Testo da leggere

——

Con il nuovo decreto flussi approvato dal consiglio dei Ministri entreranno in Italia 500mila migranti, lo stesso numero e lo stesso tempo che Giorgia Meloni denunciava come ‘sostituzione etnica‘ nel 2017
Le ‘giravolte’ di Giorgia Meloni ormai non si contano più, è un modo di operare tipico dei sovranisti e non solo in Italia. L’ultima in ordine di tempo è quella sul flusso migranti.
Ecco cosa sosteneva la presidente del Consiglio nel 2017: ‘Quello che abbiamo visto in Italia: 500.000 immigrati in tre anni. È un’invasione pianificata e voluta … È manodopera a basso costo per il grande capitale che usa gli immigrati per rivedere al ribasso i diritti dei lavoratori italiani .. Capito il gioco. Il cerchio si chiude. Manovalanza a basso costo ‘schiavi da consegnare ai poteri forti e giovani italiani laureati si vadano a cercare lo stage fuori. Si chiama sostituzione etnica. E noi non la consentiremmo’.
Invece.
L’obiettivo del decreto flussi approvato dal consiglio dei Ministri poche giorni fa: ‘è di consentire l’ingresso in Italia di manodopera indispensabile al sistema economico e produttivo nazionale’.
Si tratta di 500mila persone in tre anni, esattamente lo stesso numero e lo stesso tempo che denunciava Giorgia Meloni nel 2017. Ed ancora ‘si attivano canali di comunicazione fondamentali nel dialogo con i paesi d’origine e si costruisce uno strumento per il contrasto a fenomeni di irregolarità’.
Non si comprende bene la differenza tra quelli che arrivano con i barconi e quelli che andiamo a prendere a casa loro e che si aggiungeranno ai cosiddetti ‘clandestini’. Sempre migranti sono, anzi i secondi sono dei disperati che rischiano la vita pur di arrivare in Europa. Ma forse la Premier intende sceglierli, magari con la pelle bianca e comunque non africani.

——

Materiale estratto

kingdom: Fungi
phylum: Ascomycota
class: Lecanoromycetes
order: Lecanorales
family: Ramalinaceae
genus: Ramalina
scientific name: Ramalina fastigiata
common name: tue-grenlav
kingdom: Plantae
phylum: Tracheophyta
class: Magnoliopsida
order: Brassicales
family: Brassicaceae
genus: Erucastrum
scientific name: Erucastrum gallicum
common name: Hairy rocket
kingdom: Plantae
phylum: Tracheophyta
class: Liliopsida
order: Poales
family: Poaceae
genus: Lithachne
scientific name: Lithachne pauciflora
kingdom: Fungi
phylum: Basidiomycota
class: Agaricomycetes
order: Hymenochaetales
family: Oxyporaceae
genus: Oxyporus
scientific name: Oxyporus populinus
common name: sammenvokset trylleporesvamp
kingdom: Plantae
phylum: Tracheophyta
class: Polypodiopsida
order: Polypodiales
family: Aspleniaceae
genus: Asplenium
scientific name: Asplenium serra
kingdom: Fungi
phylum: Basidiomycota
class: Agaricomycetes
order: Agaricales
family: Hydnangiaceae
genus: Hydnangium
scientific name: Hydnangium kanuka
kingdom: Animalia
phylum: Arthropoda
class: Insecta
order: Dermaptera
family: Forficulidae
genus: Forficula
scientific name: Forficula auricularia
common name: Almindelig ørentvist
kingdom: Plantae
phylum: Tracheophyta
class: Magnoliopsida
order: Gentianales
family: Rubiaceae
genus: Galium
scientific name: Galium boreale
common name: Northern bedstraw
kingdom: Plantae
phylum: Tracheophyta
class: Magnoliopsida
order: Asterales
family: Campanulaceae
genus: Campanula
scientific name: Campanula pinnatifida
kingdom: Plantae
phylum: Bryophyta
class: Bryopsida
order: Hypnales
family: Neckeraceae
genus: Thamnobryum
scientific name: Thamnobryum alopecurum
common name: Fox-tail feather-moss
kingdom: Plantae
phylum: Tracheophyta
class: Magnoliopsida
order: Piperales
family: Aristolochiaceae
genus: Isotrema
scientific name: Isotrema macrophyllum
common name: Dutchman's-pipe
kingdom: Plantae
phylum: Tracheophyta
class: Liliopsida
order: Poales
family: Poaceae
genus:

——

Il tuo obiettivo
Nel testo sul decreto flussi, quante persone potranno entrare in Italia con il nuovo decreto, e in quanto tempo?

Soluzione del problema
500mila persone in tre anni.